The Multiple Sclerosis Society in the UK is claiming that the government failed to find out the true cost of prescription charges despite a commitment made a year ago
The Multiple Sclerosis (MS) Society in the UK is claiming that the government failed to find out the true cost of prescription charges despite a commitment made a year ago, and is calling for free prescriptions for people with long-term health problems.

A coalition of charities, including the MS Society, says the government must now act urgently to make prescriptions free for people suffering from conditions that require long-term care, such as MS. The UK-based charity says that despite a promise by ministers in July 2007 to consult the public on prescription charges, the government has failed to take any action in the 12 months since that pledge was made.
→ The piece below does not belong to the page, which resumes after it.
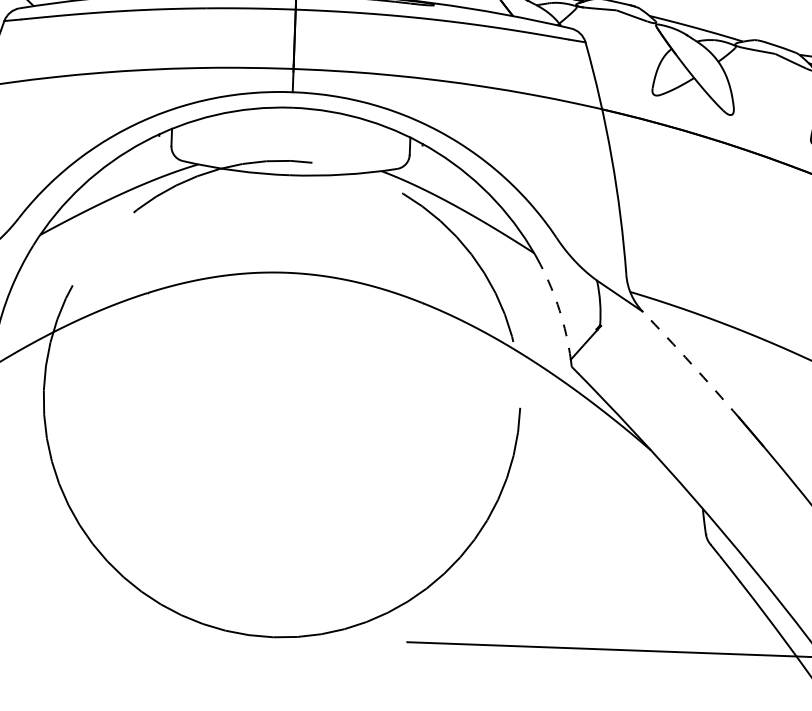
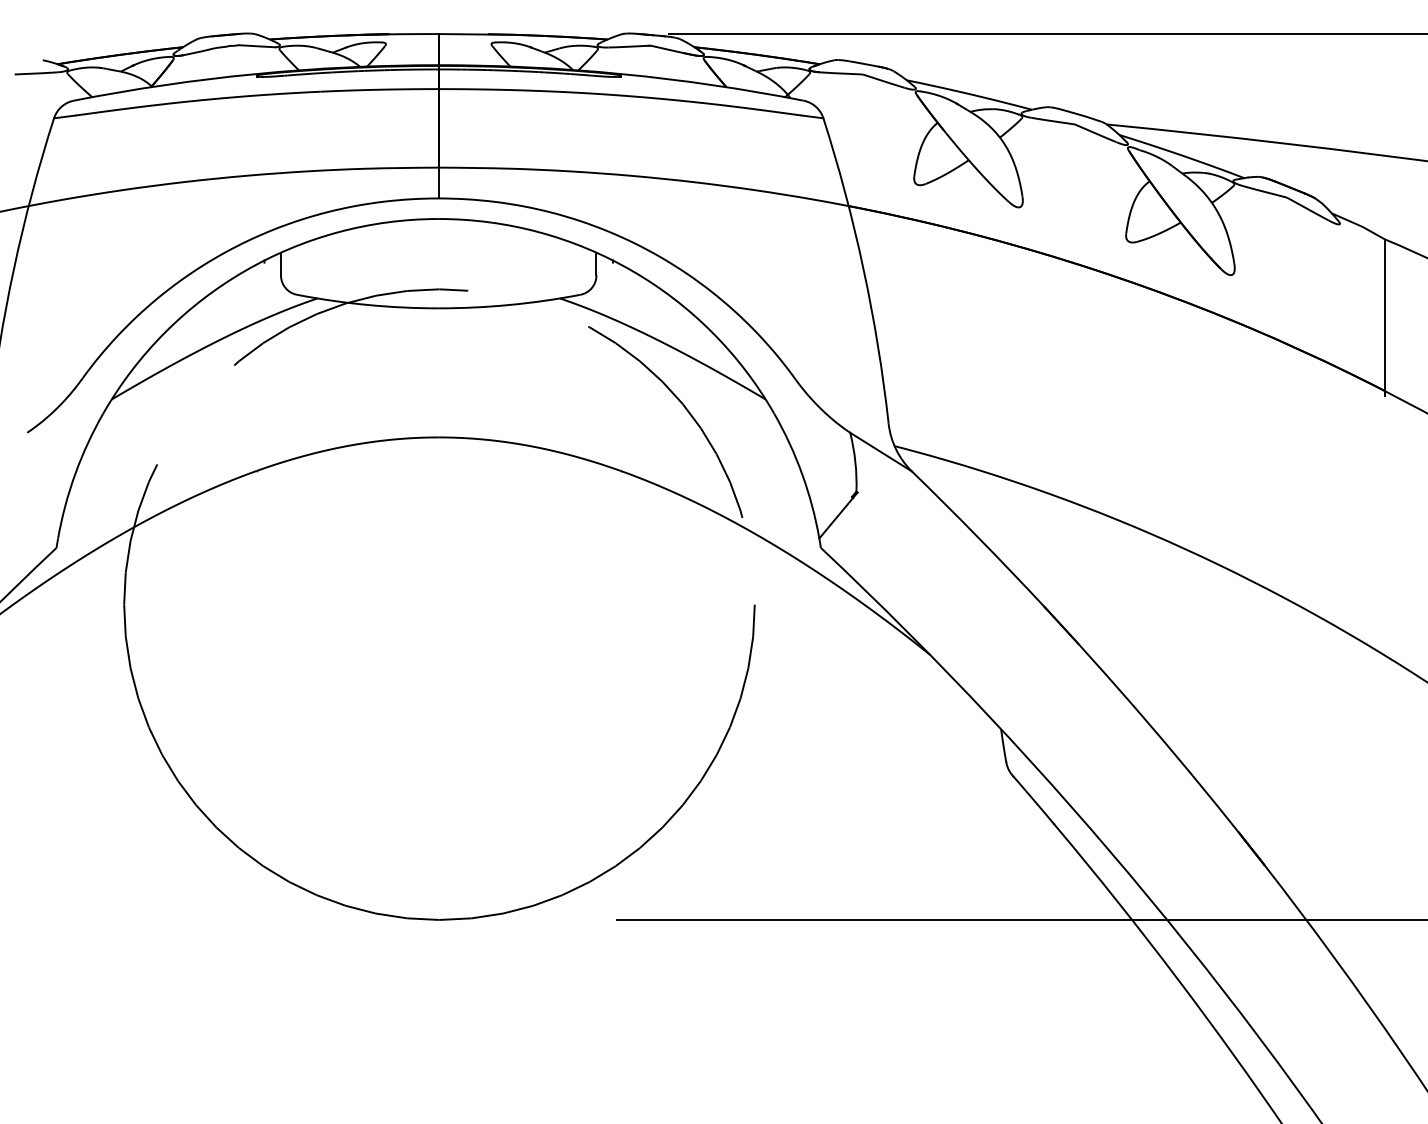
arc: (559, 310) -> (802, 474), dashed -> solid
arc: (691, 364) -> (979, 538), dashed -> solid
A report by the Health Select Committee in 2006 sparked initial calls for a review of prescription charges. The list of medical conditions that entitle patients to free medication on the NHS has not been revised since 1968. At present, the only way for someone with a long-term medical problem to qualify for free prescriptions is through low income or age.

"The inaction of the government is deplorable and we are calling on MPs to support the coalition and highlight the urgent need for the review of prescription charging," said Dan Berry, head of policy and campaigns at the MS Society. "For people living with long-term conditions, prescription charges are yet another long-term financial burden on top of other costs associated with illness and disability, which can often include a lack of employment."